Then and now: Giving Matt Flynn a chance

Similarities between Matt Flynn and Matt Hasselbeck border on eery.

Flynn, like Hasselbeck in 2001, came to the Seattle Seahawks from the Green Bay Packers. Both were reunited in Seattle with personnel people they knew in Green Bay (John Schneider for Flynn, Ted Thompson for Hasselbeck).

Flynn is 25 years old. Hasselbeck was 26. Both quarterbacks, though unproven, appeared close to joining the Miami Dolphins before landing in Seattle.

Flynn's new coach, Pete Carroll, has a 14-18 record and one playoff appearance with the Seahawks. He has been on the job for 26 months. Hasselbeck's coach in 2001, Mike Holmgren, had a 15-17 record and one playoff appearance with Seattle. He had been on the job for 26 months when the Seahawks landed Hasselbeck.

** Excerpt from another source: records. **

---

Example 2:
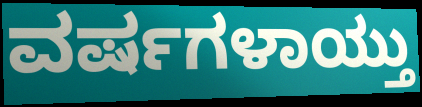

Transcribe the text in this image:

ವರ್ಷಗಳಾಯ್ತು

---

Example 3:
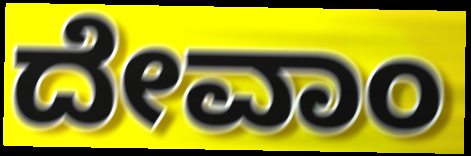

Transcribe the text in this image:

ದೇವಾಂ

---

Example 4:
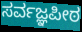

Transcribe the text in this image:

ಸರ್ವಜ್ಞಪೀಠ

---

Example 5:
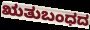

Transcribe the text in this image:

ಋತುಬಂಧದ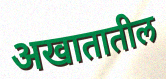
अखातातील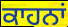
ਕਾਹਨਾਂ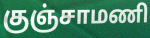
குஞ்சாமணிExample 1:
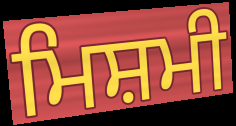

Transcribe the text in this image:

ਮਿਸ਼ਮੀ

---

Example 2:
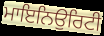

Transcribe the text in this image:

ਮਾਇਨਿਉਰਿਟੀ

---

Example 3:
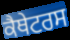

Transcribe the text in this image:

ਕੈਥੇਟਰਸ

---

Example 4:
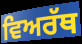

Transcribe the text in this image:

ਵਿਅਰੱਥ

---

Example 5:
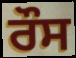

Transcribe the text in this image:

ਰੌਸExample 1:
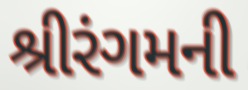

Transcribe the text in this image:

શ્રીરંગમની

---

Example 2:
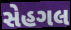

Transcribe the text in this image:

સેહગલ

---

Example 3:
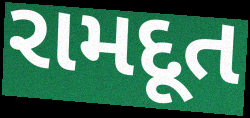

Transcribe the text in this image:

રામદૂત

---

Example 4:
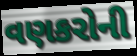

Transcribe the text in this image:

વણકરોની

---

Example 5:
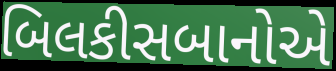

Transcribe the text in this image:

બિલકીસબાનોએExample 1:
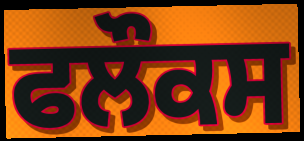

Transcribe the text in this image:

ਫਲੌਕਸ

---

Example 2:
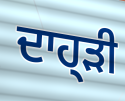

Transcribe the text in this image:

ਦਾਹ੍ੜੀ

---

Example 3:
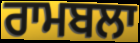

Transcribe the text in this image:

ਰਾਮਬਲਾ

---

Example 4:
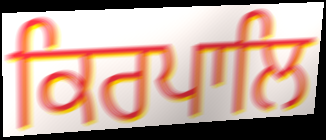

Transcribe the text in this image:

ਕਿਰਪਾਲਿ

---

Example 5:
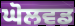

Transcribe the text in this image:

ਘੋਲਵਡ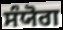
ਸੰਯੋਗ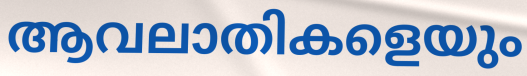
ആവലാതികളെയും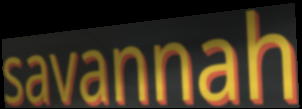
savannah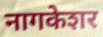
नागकेशरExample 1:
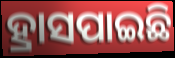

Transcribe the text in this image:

ହ୍ରାସପାଇଛି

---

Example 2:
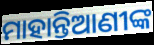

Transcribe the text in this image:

ମାହାନ୍ତିଆଣୀଙ୍କ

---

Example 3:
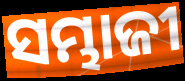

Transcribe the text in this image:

ସମ୍ଭାଜୀ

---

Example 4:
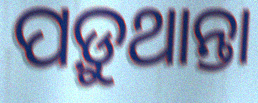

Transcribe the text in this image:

ପଡ଼ୁଥାନ୍ତା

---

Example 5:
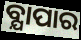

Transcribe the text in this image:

ବ୍ଯାପାର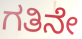
ಗತಿನೇ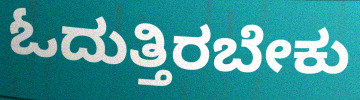
ಓದುತ್ತಿರಬೇಕು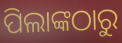
ପିଲାଙ୍କଠାରୁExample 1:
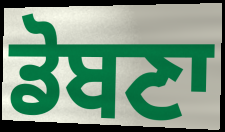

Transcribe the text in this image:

ਡੋਬਣਾ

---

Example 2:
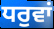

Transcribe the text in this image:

ਧਰੁਵਾਂ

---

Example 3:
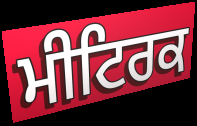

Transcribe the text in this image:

ਮੀਟਿਰਕ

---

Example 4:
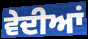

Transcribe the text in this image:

ਵੇਦੀਆਂ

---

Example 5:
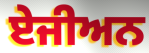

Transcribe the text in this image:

ਏਜੀਅਨ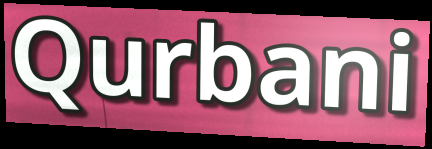
Qurbani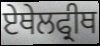
ਏਥੇਲਫ੍ਰੀਥ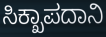
ಸಿಕ್ಖಾಪದಾನಿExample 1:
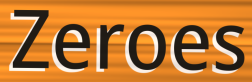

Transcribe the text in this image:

Zeroes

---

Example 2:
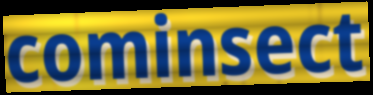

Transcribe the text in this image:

cominsect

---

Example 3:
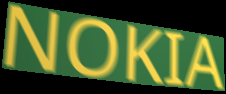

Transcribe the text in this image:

NOKIA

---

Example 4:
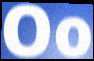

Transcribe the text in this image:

Oo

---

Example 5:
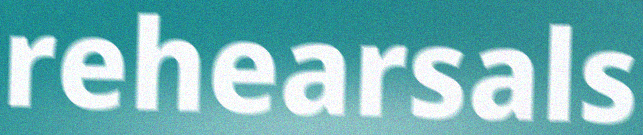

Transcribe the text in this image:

rehearsalsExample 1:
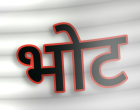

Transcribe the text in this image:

भोट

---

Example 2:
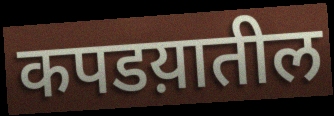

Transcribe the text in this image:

कपडय़ातील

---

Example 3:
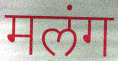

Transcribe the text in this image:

मलंग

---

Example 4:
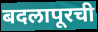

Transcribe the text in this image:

बदलापूरची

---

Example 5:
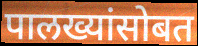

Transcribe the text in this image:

पालख्यांसोबतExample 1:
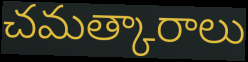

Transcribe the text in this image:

చమత్కారాలు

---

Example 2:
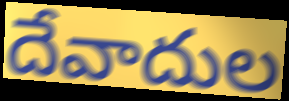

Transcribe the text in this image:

దేవాదుల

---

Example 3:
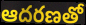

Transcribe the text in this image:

ఆదరణతో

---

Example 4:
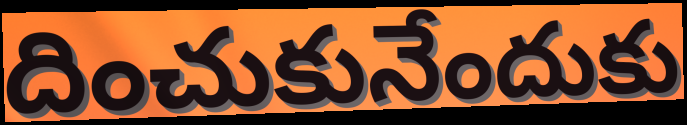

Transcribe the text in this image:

దించుకునేందుకు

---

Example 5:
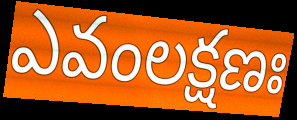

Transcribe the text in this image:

ఎవంలక్షణఃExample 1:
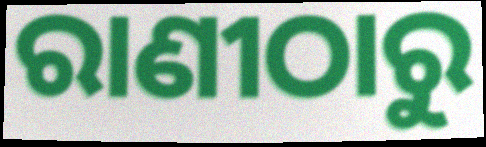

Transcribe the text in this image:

ରାଣୀଠାରୁ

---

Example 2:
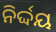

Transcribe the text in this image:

ନିର୍ଦ୍ଦୟ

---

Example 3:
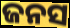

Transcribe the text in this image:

ଜନସ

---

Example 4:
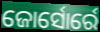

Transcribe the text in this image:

ଜୋର୍ସୋର୍ରେ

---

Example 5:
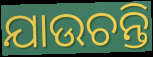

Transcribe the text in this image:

ଯାଉଚନ୍ତି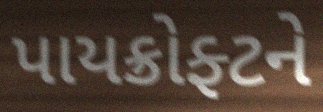
પાયક્રોફ્ટને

For all the striking circumstantial parallels, three differences give Flynn an opportunity to enjoy early success, something that eluded Hasselbeck and nearly derailed his career with the team. All three factors are a direct reflection of Carroll and, to an extent, Schneider:

  • Realistic expectations: Carroll has tempered expectations by declaring publicly that Flynn must compete for the job with Tarvaris Jackson. Holmgren anointed Hasselbeck, went on about the importance of the position, and suggested his own job security hinged on his new quarterback's performance. There's always pressure on quarterbacks, but Carroll isn't adding to the pressure on Flynn by suggesting he's their savior.

  • Support system: Carroll and Schneider are further along rebuilding the roster, particularly on defense, than was Holmgren in 2001. This allows the current Seahawks to better support all their quarterbacks. This was by design and carried risk when the team opted to use its 2011 first-round choice for guard James Carpenter instead of quarterback Andy Dalton, figuring the line needed reinforcing before welcoming a young passer.


    But the upside is that Carroll and Schneider have put together the NFL's youngest defense, one that ranked ninth last season and should only improve. When Hasselbeck arrived in 2001, Holmgren was patching the NFL's last-ranked defense with veterans John Randle, Chad Eaton, Marcus Robertson and Levon Kirkland. There wasn't a young talent base to build around on that side of the ball.


    "Matt (Flynn) comes in at a time when our sights are set on a strong running game, a young offensive line we're excited about with depth, an attitude that plays off the defense-and-special-teams-style that we play, and that we all can feel," Carroll said Monday.

  • Overall philosophy. Carroll wants to win with a strong defense and running game, whereas Holmgren was all about the quarterback.

    "We have never asked the quarterback to carry the whole show," Carroll said. "We want him to be part of this offense and part of this football team, and be the point guard and spread the ball around."

Questions remain regarding the current Seahawks' ability to develop a quarterback for the long term. That was Holmgren's strength, and one reason Hasselbeck eventually developed into a Pro Bowl player.

The NFL has become more of a passing league since then, opening for debate whether Carroll's philosophy is best for the current NFL landscape.

Those are subjects for another day. Improving the short-term chances for Flynn has to be the top priority. The Seahawks have done that. The rest is up to Flynn.